Triangle Energy, with an offshore legacy oil project, has a different strategy again. Managing director Rob Towner says the company is looking at "more early stage technology, driven investment that will roll out in 10 to 15 years".
"We're not looking at certainly recreating a hydrogen industry. We've obviously got the joint venture with the solar offshore with the wind... but we're still to develop the real strategy where we'll invest now to do that, and that's in multiple different areas of the energy mix.
"So the answer is it's not even a work in progress we're looking at right now.

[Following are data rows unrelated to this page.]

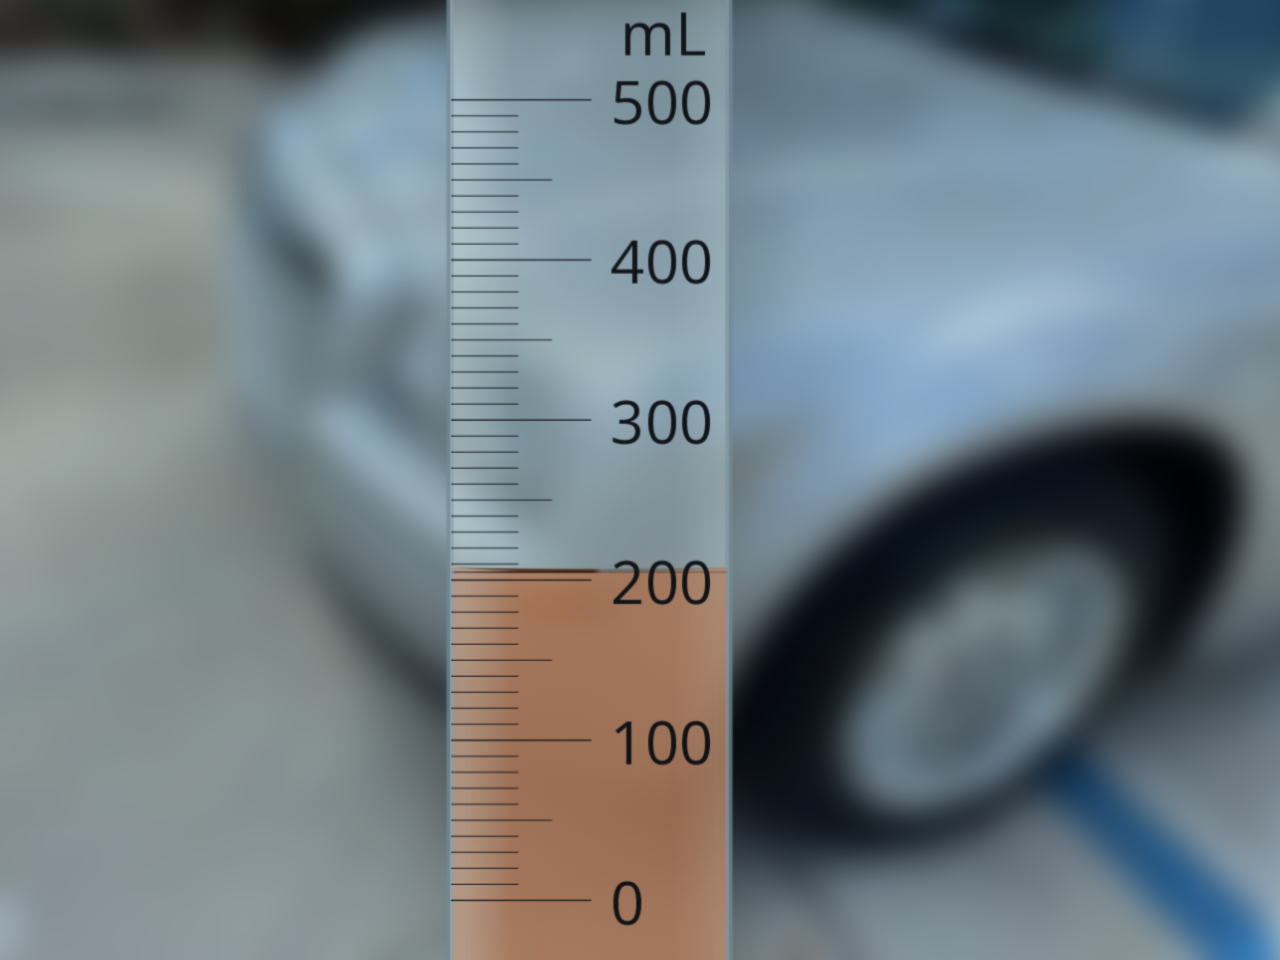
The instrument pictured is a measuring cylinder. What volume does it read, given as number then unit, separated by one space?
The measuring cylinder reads 205 mL
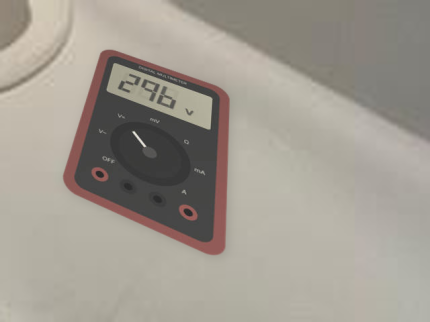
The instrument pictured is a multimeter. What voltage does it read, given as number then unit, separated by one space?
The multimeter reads 296 V
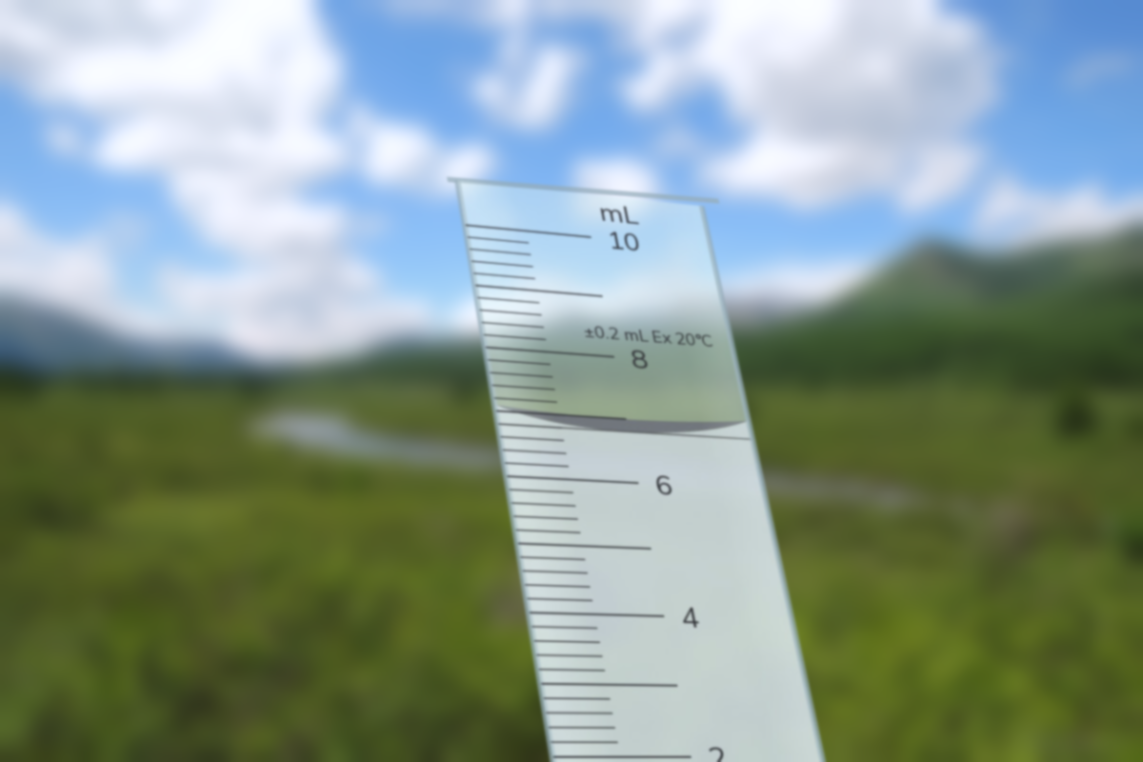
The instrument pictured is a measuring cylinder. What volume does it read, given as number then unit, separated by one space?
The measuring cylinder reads 6.8 mL
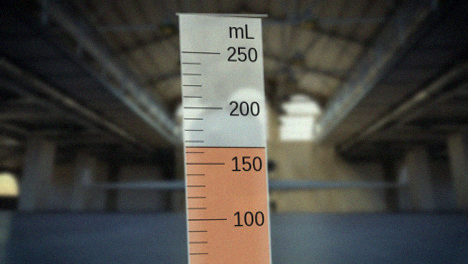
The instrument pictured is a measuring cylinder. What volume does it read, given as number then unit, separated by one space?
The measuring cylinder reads 165 mL
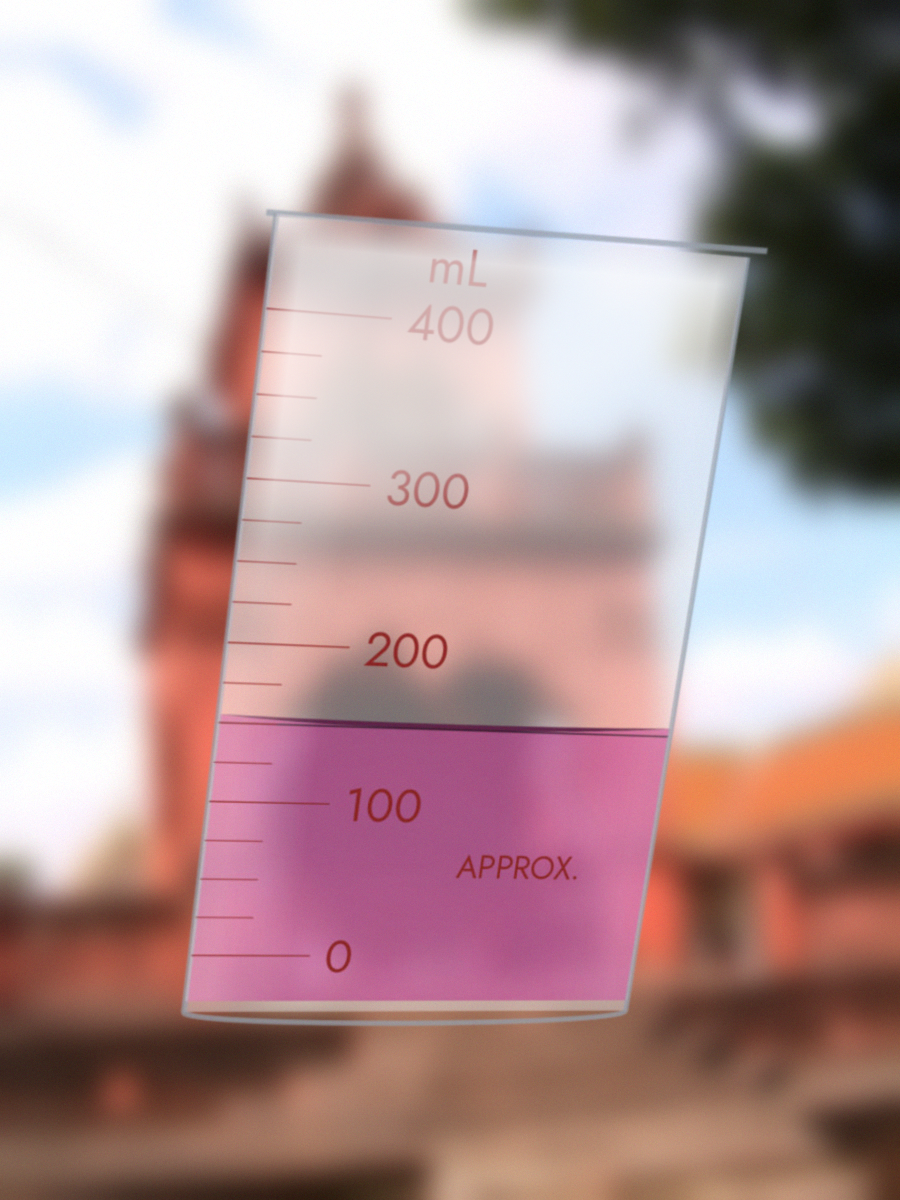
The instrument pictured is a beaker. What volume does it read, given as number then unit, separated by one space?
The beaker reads 150 mL
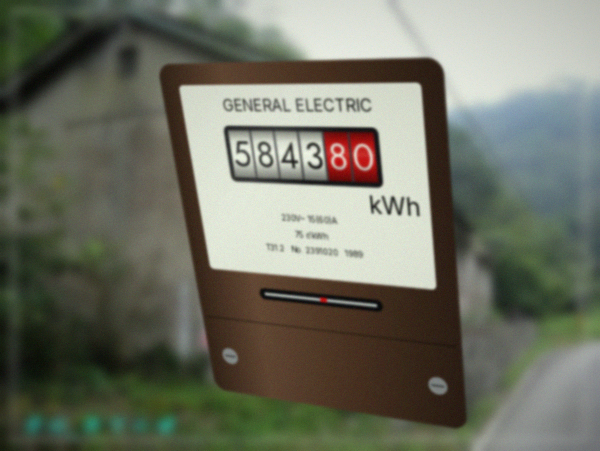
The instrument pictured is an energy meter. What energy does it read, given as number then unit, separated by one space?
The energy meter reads 5843.80 kWh
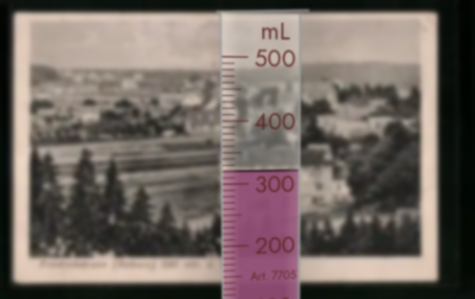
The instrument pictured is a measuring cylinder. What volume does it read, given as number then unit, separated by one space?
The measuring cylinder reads 320 mL
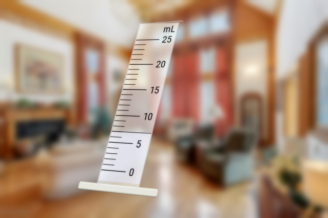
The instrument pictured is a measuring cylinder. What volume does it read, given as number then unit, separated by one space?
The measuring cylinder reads 7 mL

"So we're trying to utilise Arrowsmith (the onshore processing plant Triangle's Cliff Head oil goes to) as a stepping stone now, not a stepping stone for 15 years, so demonstrating that with the renewable biodiesel plant as a starting point."
Metgasco's strategy varies on the project given its footprint extends beyond onshore oil in the basin, where it plans to drill the 15 million barrel Cervantes prospect in the first half of next year, to Cooper Basin gas.
"We're going to be a future gas producer next year in the Cooper and we're going to be pushing the gas into Santos for sale," managing director Ken Aitken said.
"They recently went through FID for a carbon capture and storage project. It'll take a year or two to get it up and running, but we'll be naturally carbon net zero from that point so that'll cover our emissions.'
The 1.7 million tonne per annum CCS project spearheaded by Santos and Beach Energy was sanctioned some months ago after the government made the practice eligible for Australian Carbon Credit Units.
When we find oil at Cervantes... we're thinking about what we've got to do there and that might be some tree planting and some carbon net zero type investments to offset any gas flare.
"Ideally you don't want to flare any gas. You could use gas lift or you can use it to get the oil out, but we're already planning how we're going to approach that and we're going forward."
Pushing gas back into the reservoir to force more oil out is common practice in some jurisdictions.
This article is based on discussions during a special ENB roundtable discussion on the Perth Basin, held 23/11/2021 in Perth.